All else being equal, a nation that spends 10% of it's resourced building machines of war will have a lower standard of living then a nation that's able to spend that 10% on things like education, infrastructure, or even private commercial ventures / R&D. Hence war being destructive to the economy in the sense that you're sinking resources into production that doesn't return value to you in the form of making your life better. Sort of like there's money to be made in boarding up houses after a fire but setting a bunch of fires doesn't help stimulate the economy.

Realistically, however; Things are a lot more complex as always and there are other factors involved like the nation that did spend 10% using their machines of war to take what the nation that didn't made or value returned in the ability to exert your will on other nations ect ect. But it's always a net loss for humanity as a whole....until the aliens come

Comment: Re:"Licensed and Rolled Out" (Score 1) 147

by kevinNCSU (#37765196) Attached to: New Vaccine Halves Malaria Risk

There's this concept call "thinking" that has been catching on. You ought to try it sometime. Contrary to your moronic statement, governments do not spend money on things "for the greater good of humanity". They spend money on things that are good for their nation. How much money do you think that the countries affected by malaria have to spend on developing a vaccine for malaria?
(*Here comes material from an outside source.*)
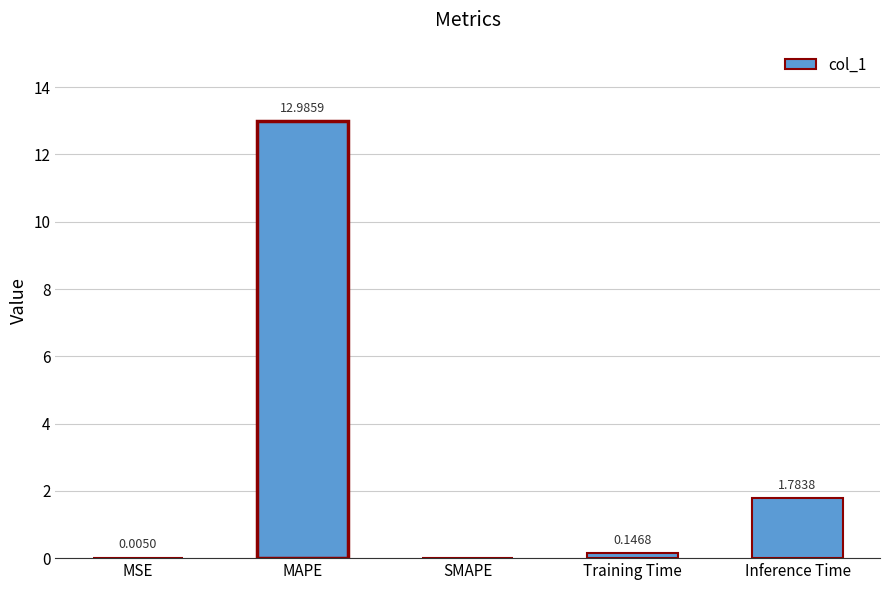

Which label corresponds to the largest value in the chart?

MAPE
If only there were some sort of organized union of nations that each paid towards operating costs in order to work on world issues of security, health and economic development.
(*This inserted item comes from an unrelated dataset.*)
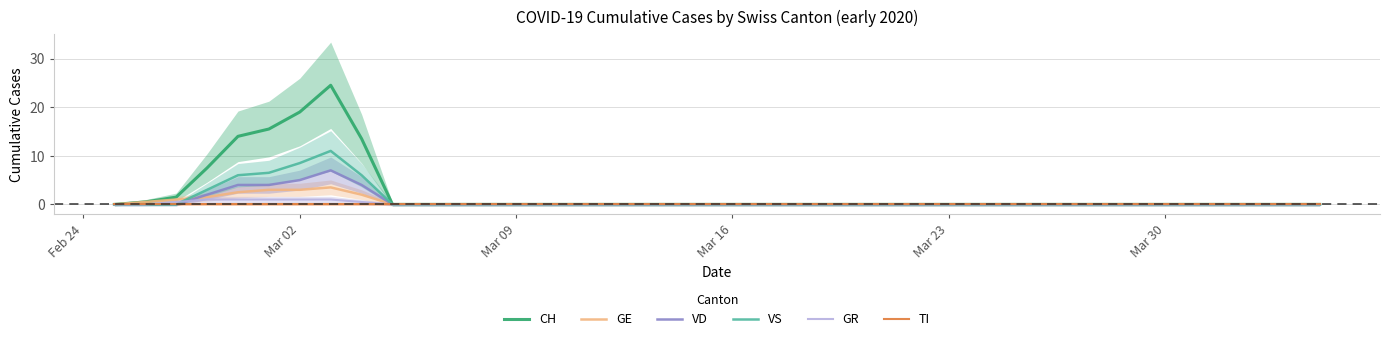

What is the highest value of the CH series?

24.5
Comment: Re:What's the fascination with Columbus? (Score 1) 420

by kevinNCSU (#37716182) Attached to: Columbus Blamed For Mini Ice Age
Cuba and Hispaniola are not "a small island" nor are they in the middle of the ocean. Cuba alone is larger than England and together they're nearly the size of Great Britain (England, Scotland and Wales). Furthermore they are both considered part of North America. Everyone else rightly assumed the Earth was much larger and he'd run out of food before he got around to India. In his "wrongness" he ran into a gigantic new landmass full of riches and resources to report home about leading to European Colonization. So yea, he gets credit for starting that time period.